On the issue of unclaimed dividends, the government is basing its decision to convert the idle fund into special debt on Part XII of the Companies and Allied Matters Act (CAMA) in the signed Finance Act 2020. But is the government right on that? Is appropriation of unclaimed dividend the right way to go? In whose interest? Is this the way to revive waning investor confidence in our market? Will government’s creation of “Trust Fund” for unclaimed dividend not increase sources of leakages? Are there no other creative means by which the government can finance the economy? When last did the government float revenue bond? Must it wait for class action to rescind the plan to manage unclaimed dividend?

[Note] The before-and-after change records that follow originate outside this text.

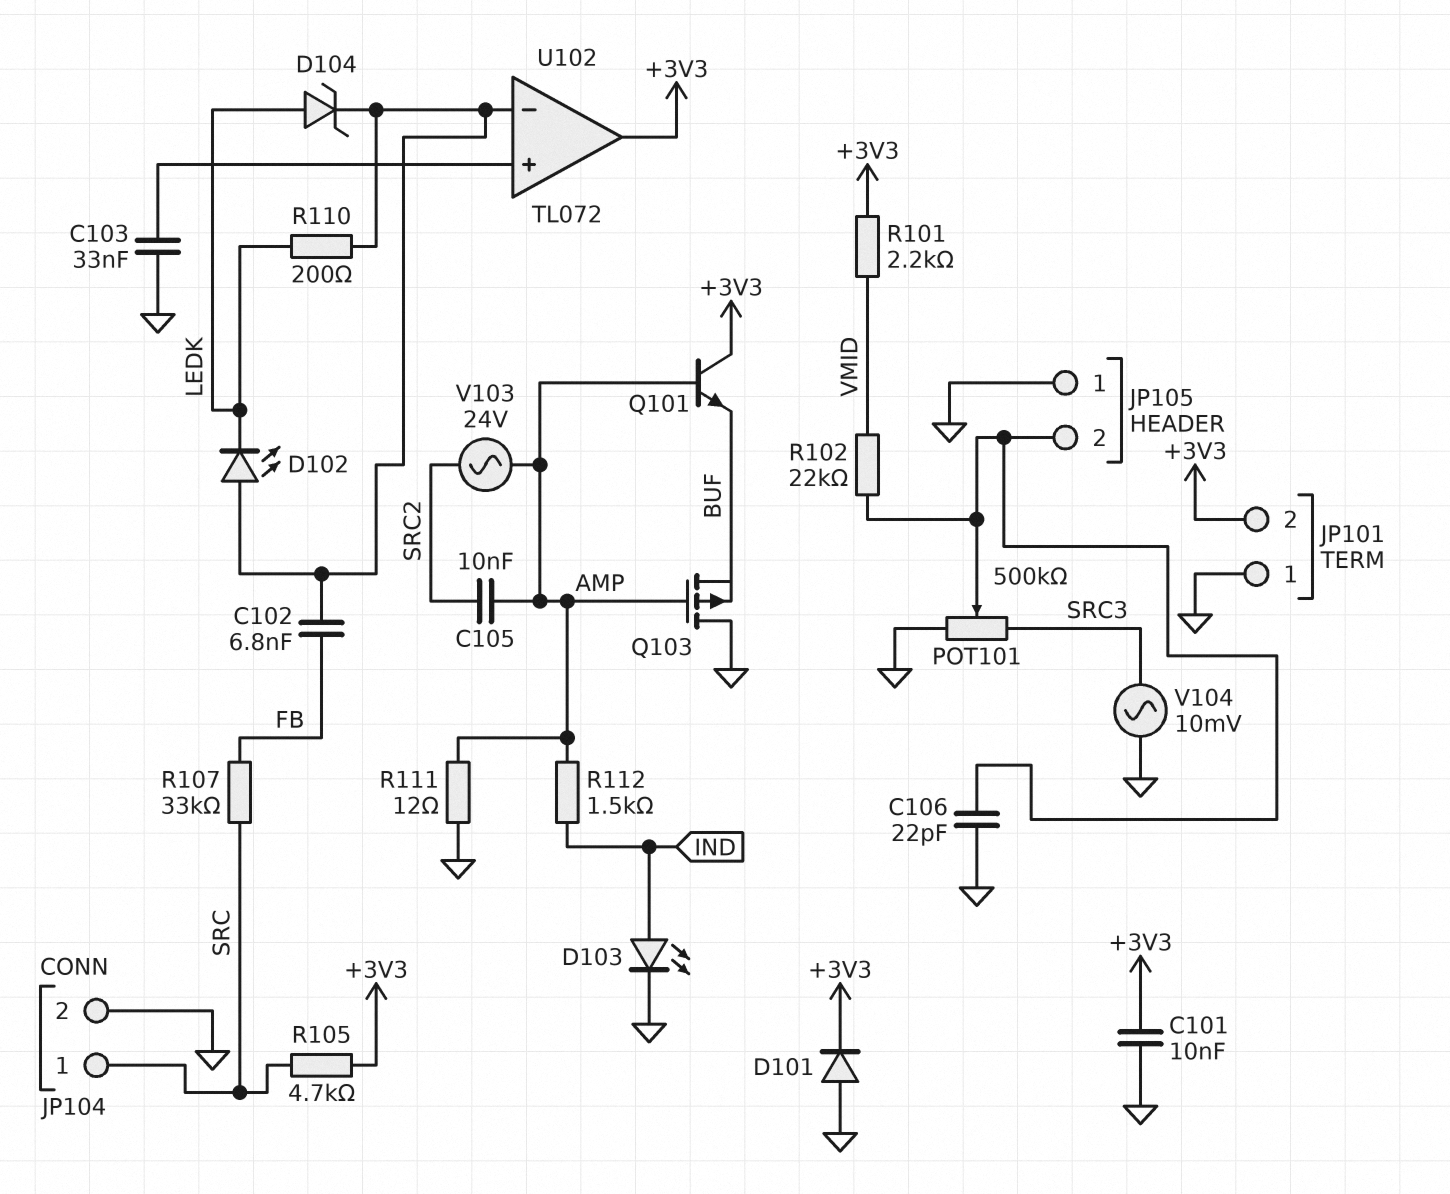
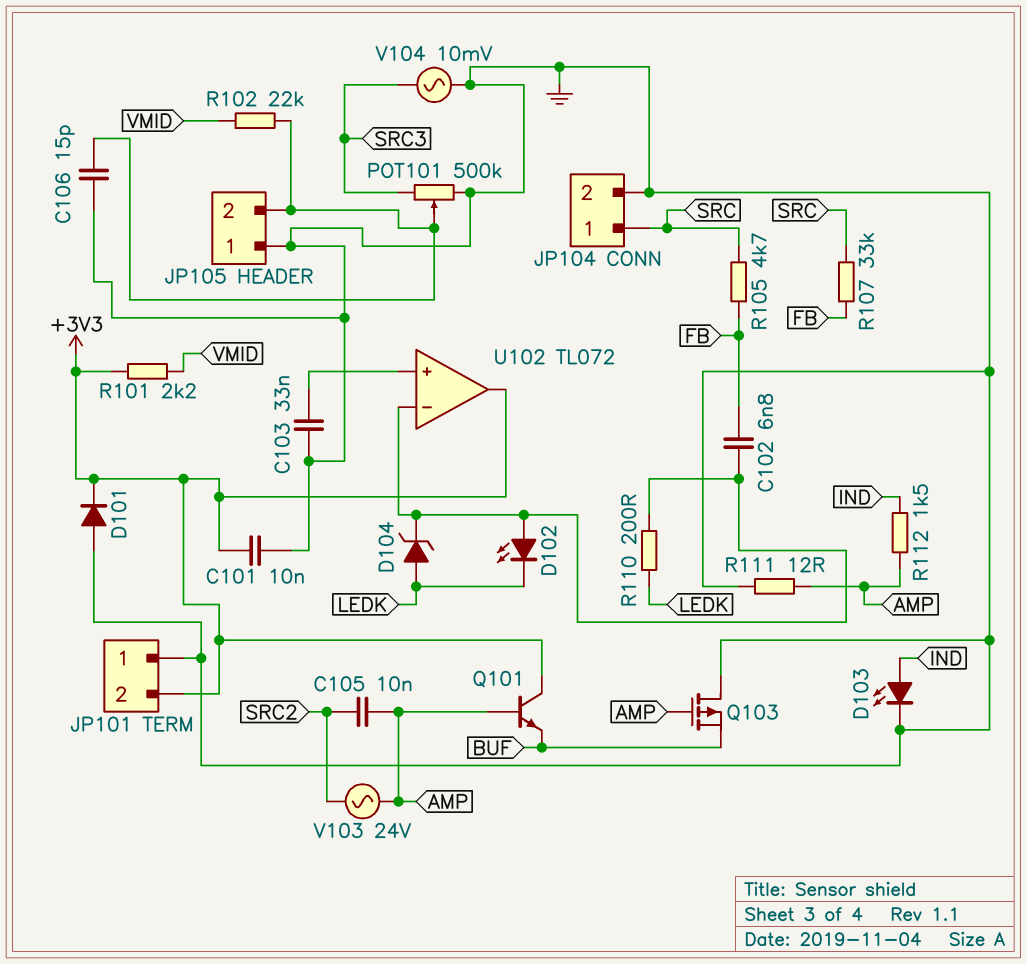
C106: 22pF (GND, JP105/2) -> 15pF (GND, JP105/2)
R105: 4.7k (+3V3, SRC) -> 4.7k (FB, SRC)

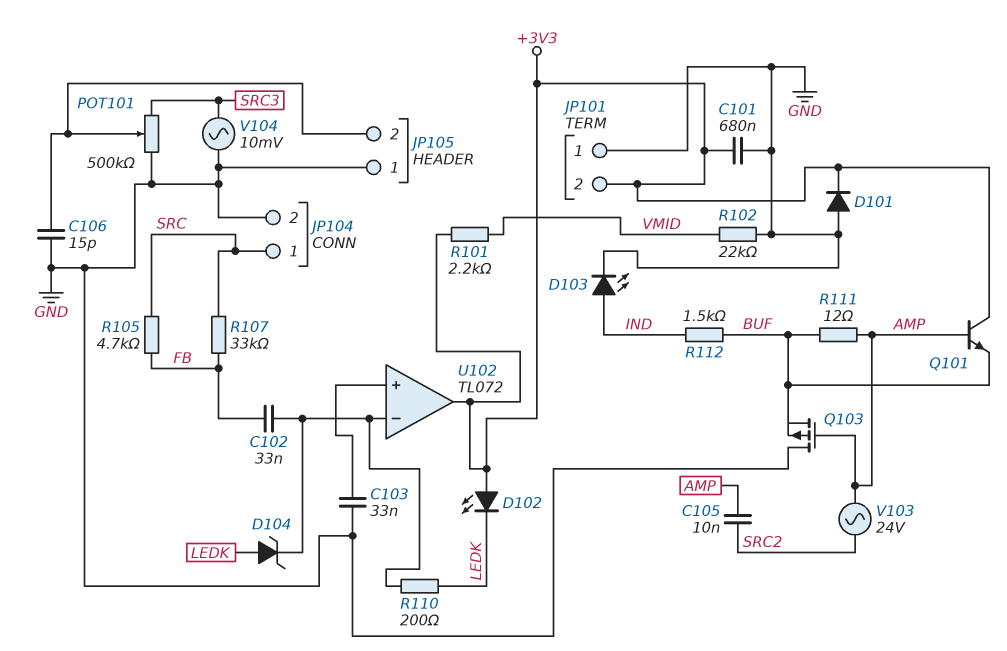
C101: 10nF (+3V3, GND) -> 680nF (+3V3, GND)
C102: 6.8nF (FB, U102/in-) -> 33nF (FB, U102/in-)
D102: LED (A U102/in-, K LEDK) -> LED (A +3V3, K LEDK)
R102: 22k (JP105/2, VMID) -> 22k (GND, VMID)
R111: 12 (AMP, GND) -> 12 (AMP, BUF)
R112: 1.5k (AMP, IND) -> 1.5k (BUF, IND)

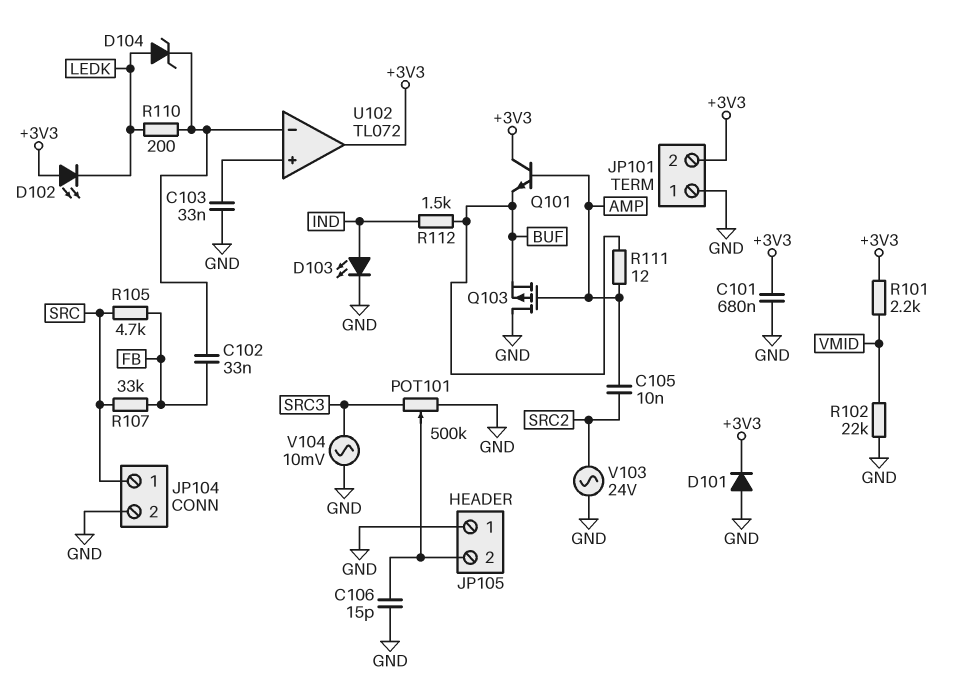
V103: AC 24V (AMP, SRC2) -> AC 24V (GND, SRC2)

Some stockbrokers and shareholders who spoke with our correspondent on the issue explained that the move is wrong and faulty by every standard. According to the Companies and Allied Matters Act (CAMA), unclaimed dividend of over 12 years should be transferred to the issuer’s capital reserves for restricted utilization such as capital expansion and issuance of bonus shares to the company’s shareholders. That is the global best practices. The rationale is that it also provides the possibility for shareholders/owners of the unclaimed dividends to also share from the shared dividends.
Chartered stockbroker and chief executive officer, Sofunix Investment And Communications Limited, Sola Oni, said at a time like this, the authorities must continually explore ways by which more companies should seek listing on the market. It has been proven that quoted companies generate substantial part of corporate tax in Nigeria, stating that “the plan by the government to manage unclaimed dividends is unpopular and be rescinded if we want our market to sustain its global competitiveness.”
It was gathered that the Chartered Institute of Stockbrokers (CIS) is making consultations to let the federal government see reasons why management of unclaimed dividend by the government will do more harm than good. But is there anything that can be done when the head is already off? The deed has already been done – the 2020 finance Bill is also signed into law.
There are those who strongly believe that the action is failure of the authorities to separate politics from economy. “They should avert sending wrong signals to the global community about our market. Unclaimed Dividend Act should be thrown out without further delay. Both the economics and politics of the game plan are faulty, avoidable and suspect,” Oni argued.
But the government noted that notwithstanding subsections (1) and (2), dividends of a public limited liability company quoted on the Nigerian Stock Exchange (NSE) which had remained unclaimed for a period of six years or more from the date of declaring the dividend shall be immediately transferred to the Unclaimed Funds Trust Fund.
Independent Shareholders Association of Nigeria believes that “Government lacks the capacity to manage the funds and has demonstrated a lack of capacity to administer funds. Imagine a shareholder with an unclaimed dividend of about N1000 to write/go to Abuja from Lagos to make a claim of the unpaid dividend. The stress and bureaucratic bottleneck are too cumbersome and will not solve the unclaimed dividend problem.”
Commenting on the technological approach towards addressing the issue of unclaimed dividend, the president, Institute of Capital Market Registrar, Mr Seyi Owoturo, had recently explained that electronic dividend had led to about 80 percent success. According to him, only 10 percent of all outstanding unclaimed dividends is held by registrars while the remaining 90 percent is transferred to the issuers.